Por el uso de la inteligencia los dioses se asemejan a los seres humanos; y por una ambición desmesurada los propios seres humanos acaban por creerse, fraudulentamente, semejantes a un dios. Los númenes divinos no ofrecen pruebas de inteligencia, sino simplemente de poder o de sacrificio, según pretendan deslumbrarnos o seducirnos. Sus obras son obras de fuerza, no de sabiduría. No en vano la inteligencia se orienta esencialmente hacia la persuasión y la crítica, actividades sin duda mucho más humanas que divinas. Como la literatura, tan humana, tan profana, tan impía. 

La inteligencia hace al ser humano; la ficción, a los dioses. Sin embargo, ambos están unidos, por el deseo, en una relación trágica. Ansiedad humana de trascendencia y deseo divino de posesión y dominio sobre lo terrenal. 

Todos los dioses necesitan hacer milagros para revestirse periódicamente de cierta autoridad, pero sólo los seres humanos son capaces de contar esos milagros. Los númenes divinos necesitan de profetas y narradores para articular su propio discurso. ¿Quizá la modestia les impide hablar de sí mismos? Lo cierto es que los dioses necesitan la escritura. El fruto de la más humana de las invenciones: dar nombre y sentido a las cosas. He aquí la acción primigenia y adánica de ese primer hombre. 

Los dioses que no están en los libros, que no están en las escrituras, no existen. En consecuencia, residen en la lectura, y se confirman en la experiencia trágica —y espectacular—, para sublimarse en ella ante los ojos mortales. Los dioses son fugitivos y persistentes visitantes de la literatura. 
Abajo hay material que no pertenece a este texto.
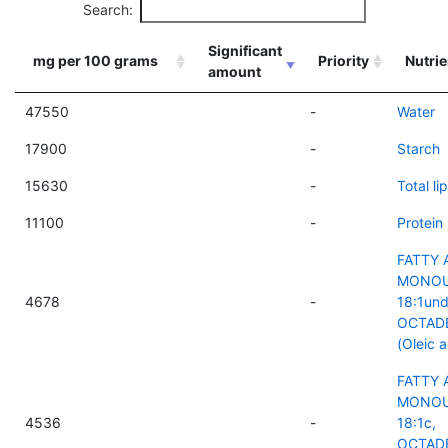
Search:
Significant
mg per 100 grams
Priority
Nutrie
amount
47550
-
Water
17900
-
Starch
15630
-
Total lip
11100
-
Protein
FATTY 
MONOU
4678
-
18:1und
OCTAD
(Oleic a
FATTY 
MONOU
4536
-
18:1c,
OCTAD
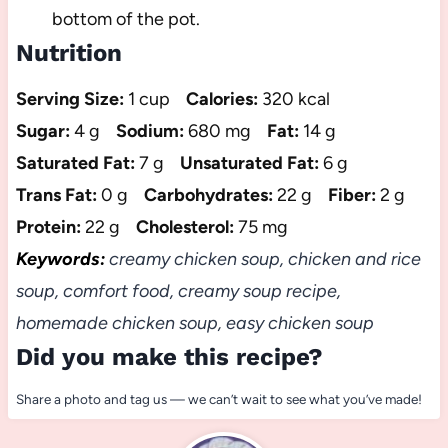
bottom of the pot.
Nutrition
Serving Size:
1 cup
Calories:
320 kcal
Sugar:
4 g
Sodium:
680 mg
Fat:
14 g
Saturated Fat:
7 g
Unsaturated Fat:
6 g
Trans Fat:
0 g
Carbohydrates:
22 g
Fiber:
2 g
Protein:
22 g
Cholesterol:
75 mg
Keywords:
creamy chicken soup, chicken and rice
soup, comfort food, creamy soup recipe,
homemade chicken soup, easy chicken soup
Did you make this recipe?
Share a photo and tag us — we can’t wait to see what you’ve made!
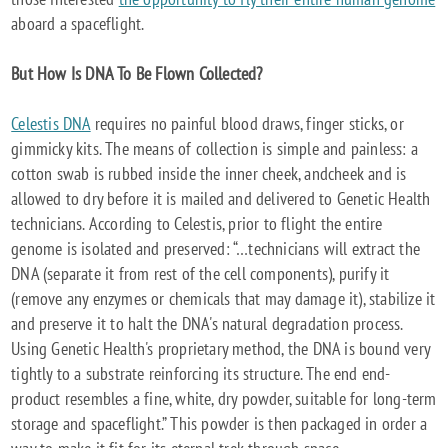
aboard a spaceflight.
But How Is DNA To Be Flown Collected?
Celestis DNA
requires no painful blood draws, finger sticks, or
gimmicky kits. The means of collection is simple and painless: a
cotton swab is rubbed inside the inner cheek, andcheek and is
allowed to dry before it is mailed and delivered to Genetic Health
technicians. According to Celestis, prior to flight the entire
genome is isolated and preserved: “…technicians will extract the
DNA (separate it from rest of the cell components), purify it
(remove any enzymes or chemicals that may damage it), stabilize it
and preserve it to halt the DNA's natural degradation process.
Using Genetic Health's proprietary method, the DNA is bound very
tightly to a substrate reinforcing its structure. The end end-
product resembles a fine, white, dry powder, suitable for long-term
storage and spaceflight.” This powder is then packaged in order a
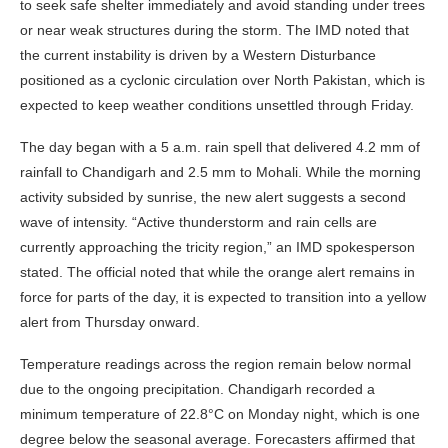
to seek safe shelter immediately and avoid standing under trees
or near weak structures during the storm. The IMD noted that
the current instability is driven by a Western Disturbance
positioned as a cyclonic circulation over North Pakistan, which is
expected to keep weather conditions unsettled through Friday.
The day began with a 5 a.m. rain spell that delivered 4.2 mm of
rainfall to Chandigarh and 2.5 mm to Mohali. While the morning
activity subsided by sunrise, the new alert suggests a second
wave of intensity. “Active thunderstorm and rain cells are
currently approaching the tricity region,” an IMD spokesperson
stated. The official noted that while the orange alert remains in
force for parts of the day, it is expected to transition into a yellow
alert from Thursday onward.
Temperature readings across the region remain below normal
due to the ongoing precipitation. Chandigarh recorded a
minimum temperature of 22.8°C on Monday night, which is one
degree below the seasonal average. Forecasters affirmed that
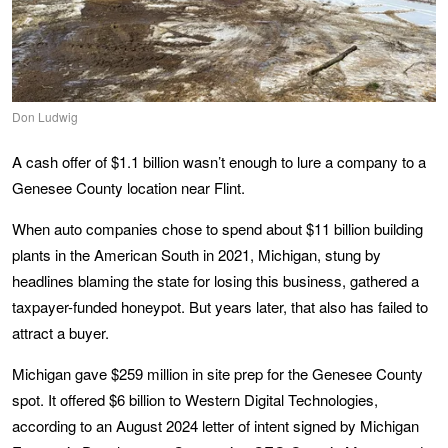
Don Ludwig
A cash offer of $1.1 billion wasn’t enough to lure a company to a
Genesee County location near Flint.
When auto companies chose to spend about $11 billion building
plants in the American South in 2021, Michigan, stung by
headlines blaming the state for losing this business, gathered a
taxpayer-funded honeypot. But years later, that also has failed to
attract a buyer.
Michigan gave $259 million in site prep for the Genesee County
spot. It offered $6 billion to Western Digital Technologies,
according to an August 2024 letter of intent signed by Michigan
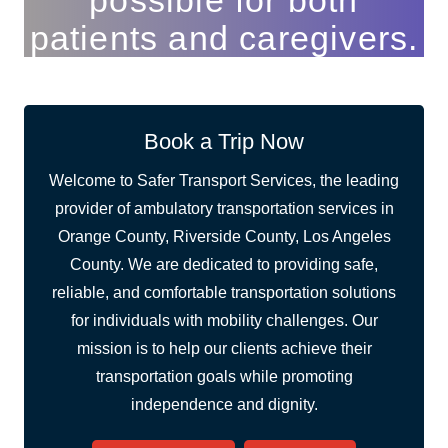
possible for both
patients and caregivers.
Book a Trip Now
Welcome to Safer Transport Services, the leading
provider of ambulatory transportation services in
Orange County, Riverside County, Los Angeles
County. We are dedicated to providing safe,
reliable, and comfortable transportation solutions
for individuals with mobility challenges. Our
mission is to help our clients achieve their
transportation goals while promoting
independence and dignity.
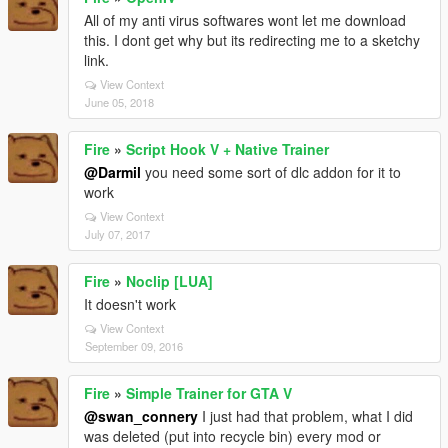
All of my anti virus softwares wont let me download
this. I dont get why but its redirecting me to a sketchy
link.
View Context
June 05, 2018
Fire
»
Script Hook V + Native Trainer
@Darmil
you need some sort of dlc addon for it to
work
View Context
July 07, 2017
Fire
»
Noclip [LUA]
It doesn't work
View Context
September 09, 2016
Fire
»
Simple Trainer for GTA V
@swan_connery
I just had that problem, what I did
was deleted (put into recycle bin) every mod or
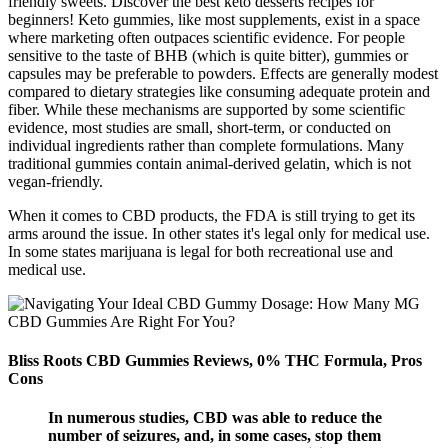
friendly sweets. Discover the best keto desserts recipes for
beginners! Keto gummies, like most supplements, exist in a space
where marketing often outpaces scientific evidence. For people
sensitive to the taste of BHB (which is quite bitter), gummies or
capsules may be preferable to powders. Effects are generally modest
compared to dietary strategies like consuming adequate protein and
fiber. While these mechanisms are supported by some scientific
evidence, most studies are small, short-term, or conducted on
individual ingredients rather than complete formulations. Many
traditional gummies contain animal-derived gelatin, which is not
vegan-friendly.
When it comes to CBD products, the FDA is still trying to get its
arms around the issue. In other states it's legal only for medical use.
In some states marijuana is legal for both recreational use and
medical use.
Bliss Roots CBD Gummies Reviews, 0% THC Formula, Pros
Cons
In numerous studies, CBD was able to reduce the
number of seizures, and, in some cases, stop them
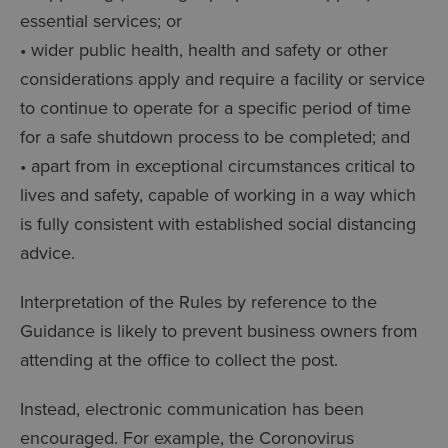
essential services; or
• wider public health, health and safety or other
considerations apply and require a facility or service
to continue to operate for a specific period of time
for a safe shutdown process to be completed; and
• apart from in exceptional circumstances critical to
lives and safety, capable of working in a way which
is fully consistent with established social distancing
advice.
Interpretation of the Rules by reference to the
Guidance is likely to prevent business owners from
attending at the office to collect the post.
Instead, electronic communication has been
encouraged. For example, the Coronovirus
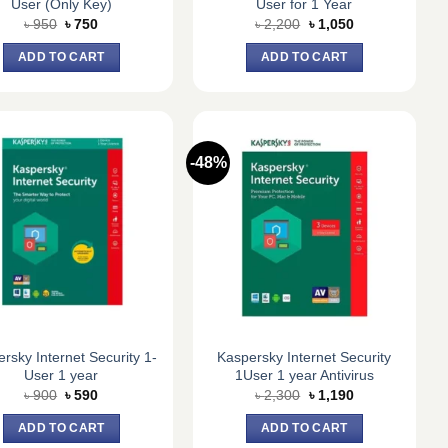
User (Only Key)
User for 1 Year
Original
Current
Original
Current
৳
950
৳
750
৳
2,200
৳
1,050
price
price
price
price
was:
is:
was:
is:
ADD TO CART
ADD TO CART
৳ 950.
৳ 750.
৳ 2,200.
৳ 1,050.
-48%
rsky Internet Security 1-
Kaspersky Internet Security
User 1 year
1User 1 year Antivirus
Original
Current
Original
Current
৳
900
৳
590
৳
2,300
৳
1,190
price
price
price
price
was:
is:
was:
is:
ADD TO CART
ADD TO CART
৳ 900.
৳ 590.
৳ 2,300.
৳ 1,190.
Toda su mitología está destinada a poblar un mundo visible, que la ficción poética ha hecho muchas veces comprensible y verosímil en su fuerza y sensorialidad. 

Sin embargo, la poética no es la casa de los dioses, sino su laico camposanto, su cementerio civil, su territorio de ultratumba. La literatura, discurso pagano y secular por excelencia, no habla su mismo lenguaje, normativo y moralista, sino que instituye una voz de libertad y laicismo, de heterodoxia y desmitificación, que ha hecho de los númenes divinos su principal osamenta. 

La poética ha convertido a todos los dioses en el osario de la literatura. Sin duda un enriquecido tesoro de influencias trascendentes.


Jesús G. Maestro, Crítica de la razón literaria, 2017-2022.